Brendan McKenzie

Musings about Web Application Development

Friday, 11 July 2014

In the ideal world is a great way to start any thought, then reality comes in and kills all your big ideas.

If you were given a project that will start small and evolve into something bigger, how would you approach it? Would you build something expecting the future, or focus on what's required immediatley and worry about the future later? Personall I take the latter approach, but that's getting a little away from what I want to discuss.

I want to develop a website, it will run off a database, it will be load balanced between multiple servers, and it must be fast and secure.

There are a few things to take into consideration when approaching such a project.

The first couple of points are a matter of personal preference. Personally I would choose PostgreSQL and structure the data in the sanest way possible, and access data in the simplest most efficient way possible.

Hosting is a cross of personal preference and funding available. Cloud seems like a good idea but can get expensive, though it does scale well. Dedicated is more stable when it comes to pricing, but also has its downfalls, such as scaling and updates.

What technology to code the website in is closer to what I want to discuss. I have come to the conclusion that my ideal website would be a single page application (SPA, probably heavily utilising AngularJS), with all its resources - images, scripts, styles - hosted in a geographically load balanced CDN, accessing an API that's hosted on geographically load balanced cloud servers that read from the same database.

So then, what technology do you code the back-end API in? The way I see it is that the API is a very light-weight way of accessing what's in the database. There shouldn't be mountains of logic in the website's API. It should be fast and responsive. Frameworks such as ASP.NET add a huge overhead to handling web requests. The API should only be concerned with what happens on the website and purely with that, the heavy-lifting should be done outside the scope of the website's API. When a request comes from the website to do some heavy processing a request should be passed off to the complex side of the system and handled there. Having clarified that, the website would probably best be written in pure C, D, Go or Rust. I've found vibe.d and would probably choose that because of a newfound interest in D.

Now that I have the API sorted, what processes the heavy tasks? How do I start those tasks? How do I notify the API when those tasks fail/succeed? I would probably use message queues (redis, RabbitMQ, Amazon SQS) to pass messages between the services. The consuming services could be written in anything, I would probably opt for either Python or C#.

How do I make sure the website will work in a load balanced environment? The issue is that an initial request may be made to server A, if subsequent requests are made to server B or C or D etc... how do I ensure the user doesn't notice the server switching? Ideally the services will all operate in a manner where context doesn't matter, to achieve this a cookie will be created to identify the user's session. Utilising either the core or an external redis/memcached database a list of sessions will be stored and used for validation on every request made by the client.

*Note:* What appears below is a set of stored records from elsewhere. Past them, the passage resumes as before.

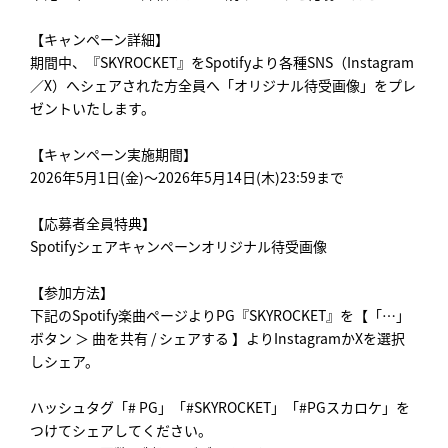
【キャンペーン詳細】
期間中、『SKYROCKET』をSpotifyより各種SNS（Instagram
／X）へシェアされた方全員へ「オリジナル待受画像」をプレ
ゼントいたします。
【キャンペーン実施期間】
2026年5月1日(金)～2026年5月14日(木)23:59まで
【応募者全員特典】
Spotifyシェアキャンペーンオリジナル待受画像
【参加方法】
下記のSpotify楽曲ページよりPG『SKYROCKET』を【「…」
ボタン ＞ 曲を共有 / シェアする 】よりInstagramかXを選択
しシェア。
ハッシュタグ「# PG」「#SKYROCKET」「#PGスカロケ」を
つけてシェアしてください。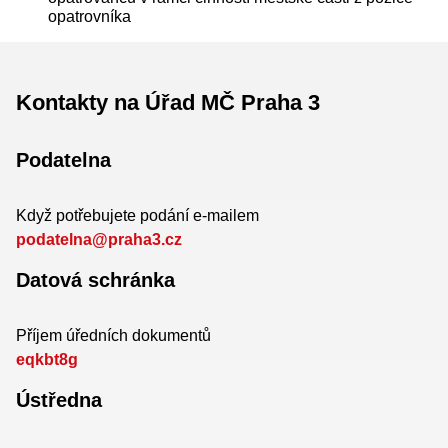
opatrovníka
Kontakty na Úřad MČ Praha 3
Podatelna
Když potřebujete podání e-mailem
podatelna@praha3.cz
Datová schránka
Příjem úředních dokumentů
eqkbt8g
Ústředna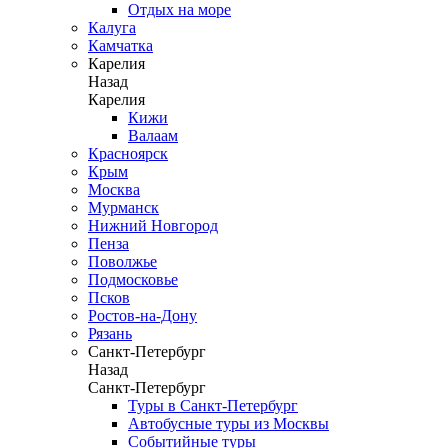
Отдых на море
Калуга
Камчатка
Карелия
Назад
Карелия
Кижи
Валаам
Красноярск
Крым
Москва
Мурманск
Нижний Новгород
Пенза
Поволжье
Подмосковье
Псков
Ростов-на-Дону
Рязань
Санкт-Петербург
Назад
Санкт-Петербург
Туры в Санкт-Петербург
Автобусные туры из Москвы
Событийные туры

How do I stop the user from hijacking someone elses account? If you store the user access information in a cookie on the clients machine it leaves you vulnerable to attack, to avoid this you can use mechanisms such as HMAC-SHA1 to avoid this. I would also store a list of user_session's in the database that can be expired on demand to be sure. All communication will occur over HTTPS for that extra level of security. Each session will be unique to a browser and will be created when no valid session is found (i.e., the current session has been expired, or no priod session exists), in which case when a user authenticates the session is updated with the user's identifier, and when the logout all user specific information is disassociated from the account.